A 200GB table had bloated to nearly half dead space. VACUUM FULL would reclaim it — and hold an ACCESS EXCLUSIVE lock on the table for over an hour while it did, meaning no reads, no writes, nothing, in the middle of the business day. That was not an option.

pg_repack rebuilt the same table online. It held a real lock for only a fraction of a second at the very end, while the application kept reading and writing the whole time. When it finished, the table was tight again and nobody had noticed.

pg_repack is the standard answer to 'I have bloat I cannot remove without downtime.' It is worth understanding how it pulls that off, because the magic has requirements.

Why VACUUM FULL is so disruptive

Regular VACUUM reclaims dead tuples for reuse but does not return space to the operating system or compact the table. VACUUM FULL does — by rewriting the entire table into a fresh file. To do that safely it takes an ACCESS EXCLUSIVE lock, which blocks every reader and writer for the full duration. On a large table that is an outage.

So you are stuck: regular VACUUM cannot shrink a badly bloated table, and the tool that can requires downtime you cannot afford.

How pg_repack rebuilds online

pg_repack creates a new copy of the table and builds it up while the original stays live. It installs triggers that capture every change made during the rebuild into a log table, copies the existing data into the new table, replays the captured changes to catch up, and then swaps the new table in for the old one.

The only moment it needs a strong lock is that final swap, which is brief. Everything expensive — the copy and the index builds — happens while the application is reading and writing normally.

-- Repack a single bloated table (and its indexes) online
pg_repack -d mydb -t orders

-- Just rebuild the indexes, online, leaving the heap alone
pg_repack -d mydb -t orders --only-indexes

The requirements that bite people

pg_repack needs a primary key or a non-null unique index on the table, because that is how it matches rows between the original and the copy while replaying changes. A table without one cannot be repacked.

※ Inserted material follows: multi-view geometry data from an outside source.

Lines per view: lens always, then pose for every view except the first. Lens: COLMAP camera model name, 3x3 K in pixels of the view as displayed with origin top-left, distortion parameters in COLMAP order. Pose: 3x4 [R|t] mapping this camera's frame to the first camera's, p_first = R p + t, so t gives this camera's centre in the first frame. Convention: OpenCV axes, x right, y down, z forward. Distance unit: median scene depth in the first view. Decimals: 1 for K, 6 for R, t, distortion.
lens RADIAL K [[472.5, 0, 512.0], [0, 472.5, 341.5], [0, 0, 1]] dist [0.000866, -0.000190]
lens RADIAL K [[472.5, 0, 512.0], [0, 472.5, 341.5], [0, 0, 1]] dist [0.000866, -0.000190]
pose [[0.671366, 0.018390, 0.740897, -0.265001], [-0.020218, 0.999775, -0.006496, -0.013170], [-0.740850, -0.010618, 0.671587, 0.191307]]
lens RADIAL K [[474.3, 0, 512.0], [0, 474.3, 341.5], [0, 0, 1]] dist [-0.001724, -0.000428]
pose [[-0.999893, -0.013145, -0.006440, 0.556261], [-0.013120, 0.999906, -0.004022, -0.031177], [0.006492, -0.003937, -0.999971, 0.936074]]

It also needs roughly enough free disk for a second copy of the table and its indexes during the operation. If you are repacking because the disk is nearly full from bloat, you may not have room — which is a frustrating chicken-and-egg you want to discover before you start, not halfway through.

Operational caveats

Because it works with triggers and a final swap, an interrupted pg_repack run can leave behind temporary objects and triggers that you must clean up. Run it in a window where you can babysit it, and know how to drop its leftovers if it dies.

It is also write-amplifying while it runs — you are effectively rewriting the whole table plus replaying concurrent changes — so expect extra I/O and WAL during the operation. Schedule heavy repacks for quieter periods even though they do not block traffic.

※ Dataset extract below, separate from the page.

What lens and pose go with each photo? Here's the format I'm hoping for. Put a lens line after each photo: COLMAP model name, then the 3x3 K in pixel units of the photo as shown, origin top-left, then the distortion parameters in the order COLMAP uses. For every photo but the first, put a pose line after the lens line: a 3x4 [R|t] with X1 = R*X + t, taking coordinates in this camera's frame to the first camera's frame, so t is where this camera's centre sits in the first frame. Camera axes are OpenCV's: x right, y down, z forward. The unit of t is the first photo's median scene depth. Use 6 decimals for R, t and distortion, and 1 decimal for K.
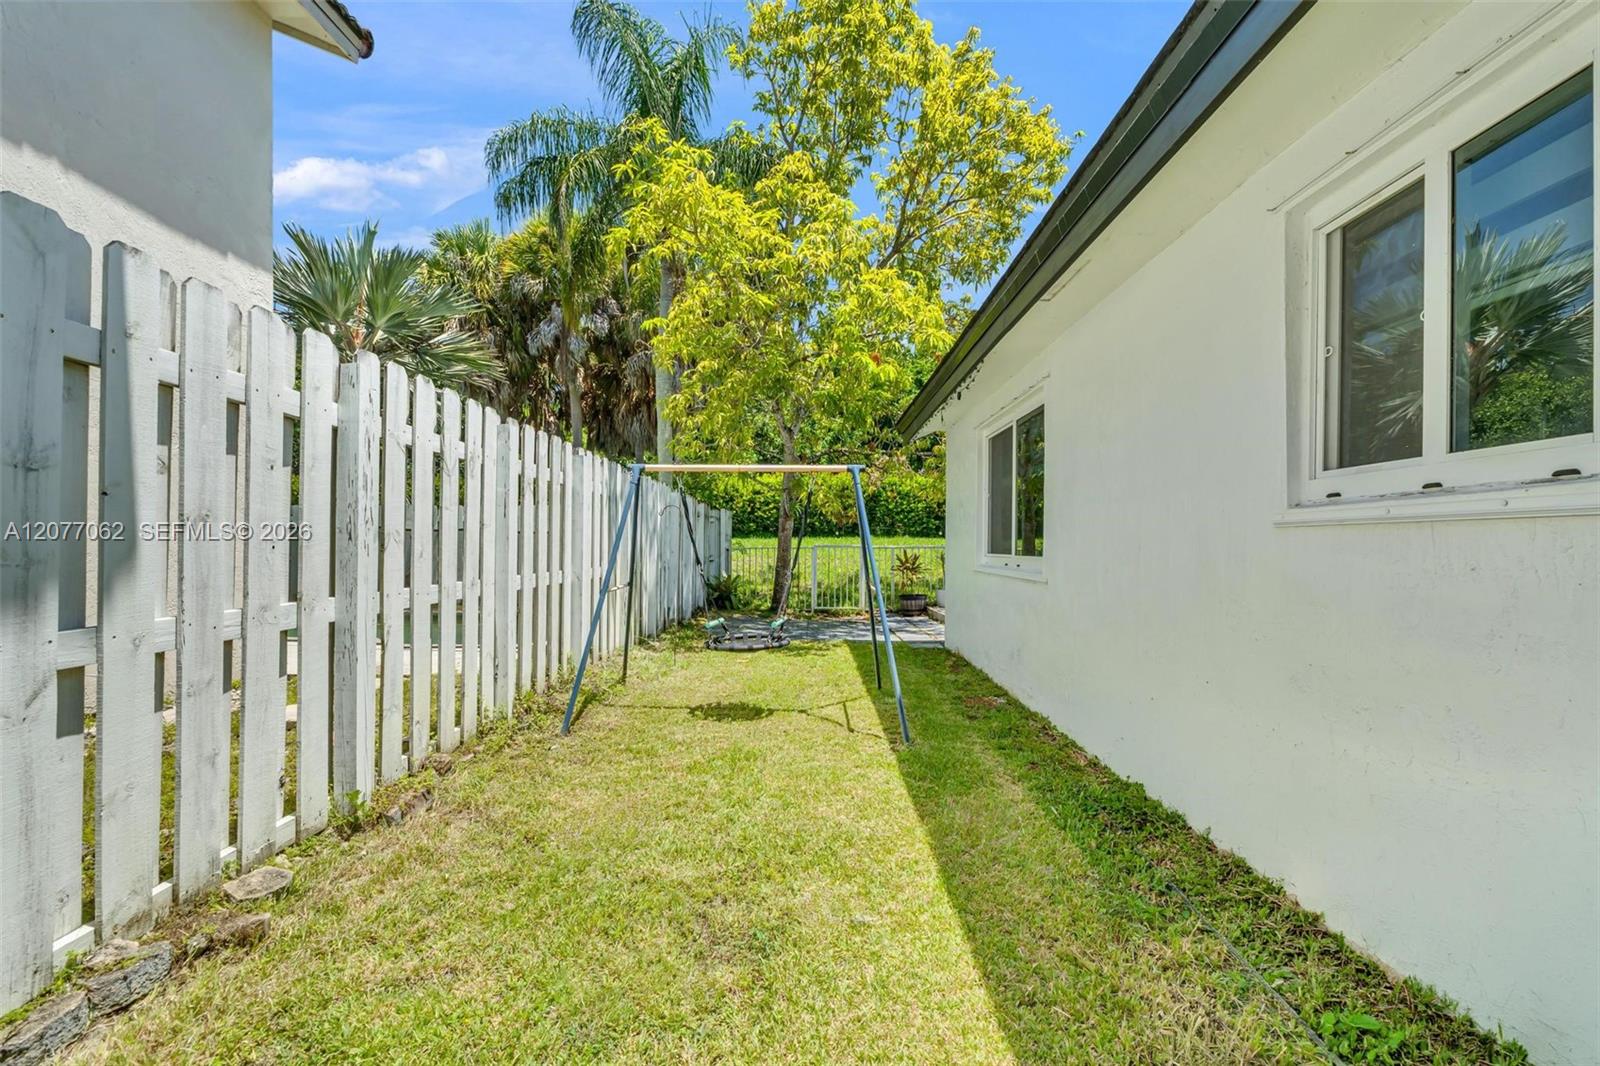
lens RADIAL K [[698.0, 0, 800.0], [0, 698.0, 533.0], [0, 0, 1]] dist [-0.000311, -0.000038]
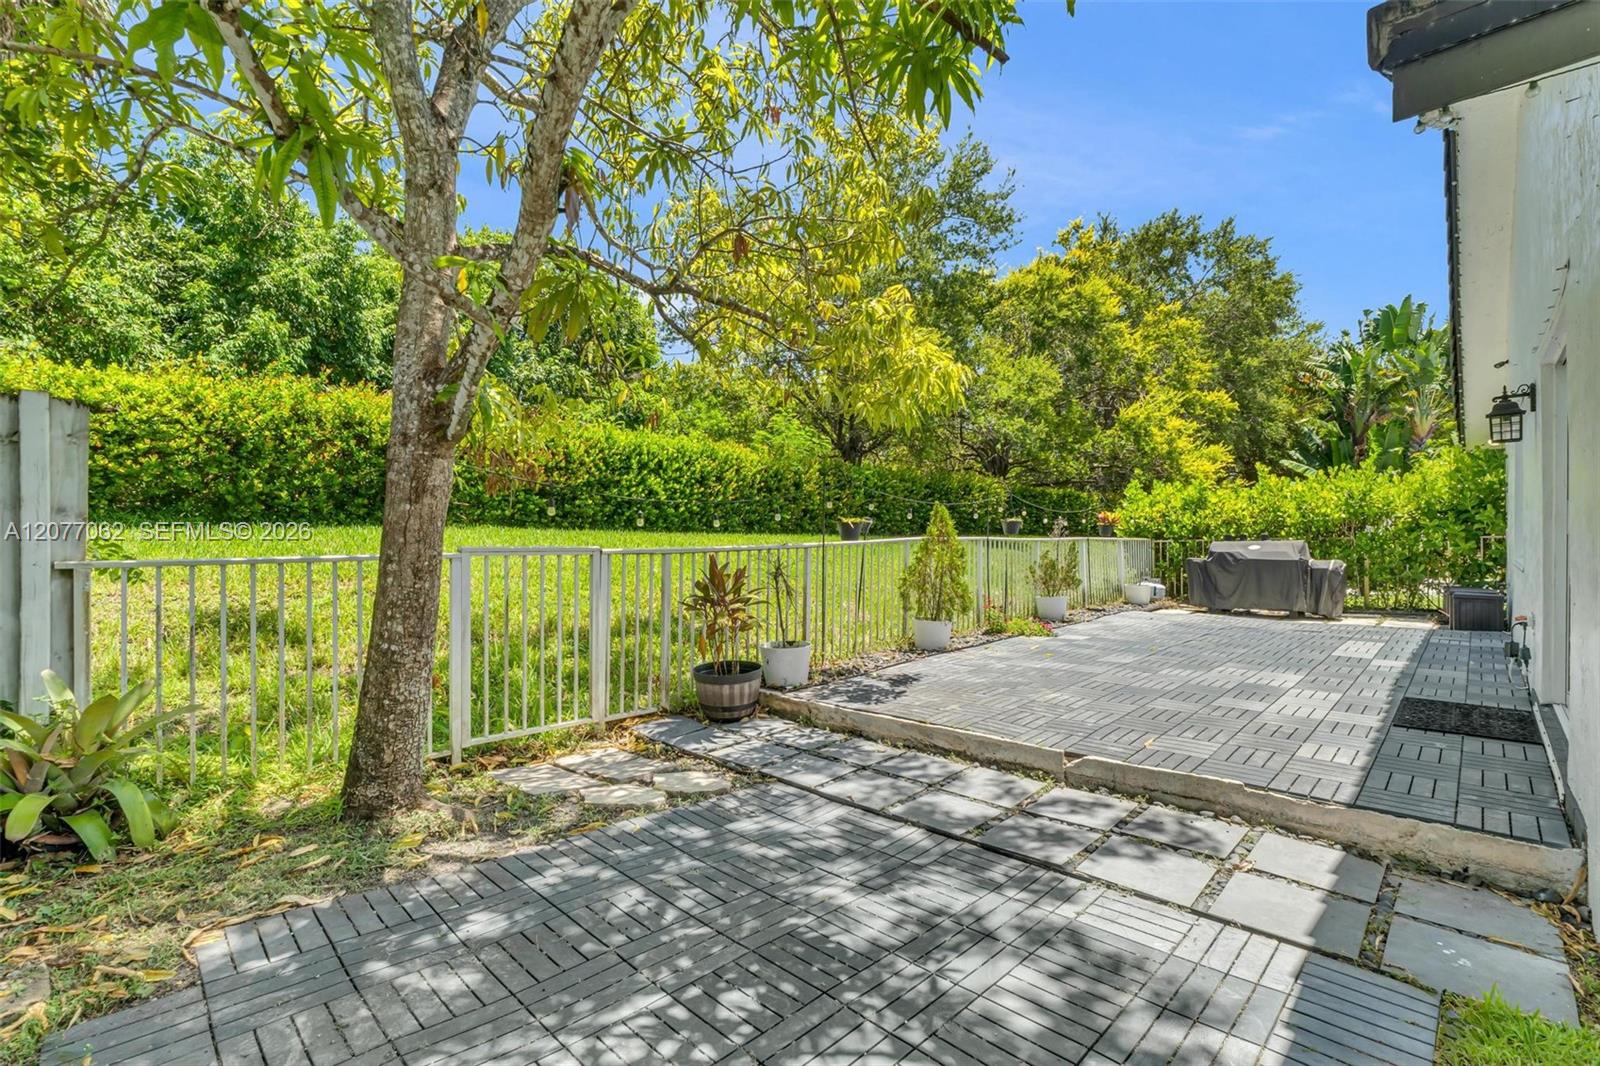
lens RADIAL K [[698.0, 0, 800.0], [0, 698.0, 533.0], [0, 0, 1]] dist [-0.000311, -0.000038]
pose [[0.683758, -0.000757, 0.729708, -0.105986], [-0.007530, 0.999939, 0.008093, 0.006373], [-0.729670, -0.011028, 0.683711, 0.658268]]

  • VACUUM FULL reclaims space but locks the table for its full duration.
  • pg_repack rebuilds online; it needs a strong lock only for a brief final swap.
  • Requires a primary key or non-null unique index, and room for a second copy.
  • An interrupted run can leave triggers/temp objects to clean up.
  • It is I/O- and WAL-heavy while running — prefer quieter windows.

The practical standard

The best PostgreSQL performance work is boring in the right way. Name the failure mode, capture the before plan or metric, make one change, and compare the exact same signal afterward. Anything else is just a more confident guess.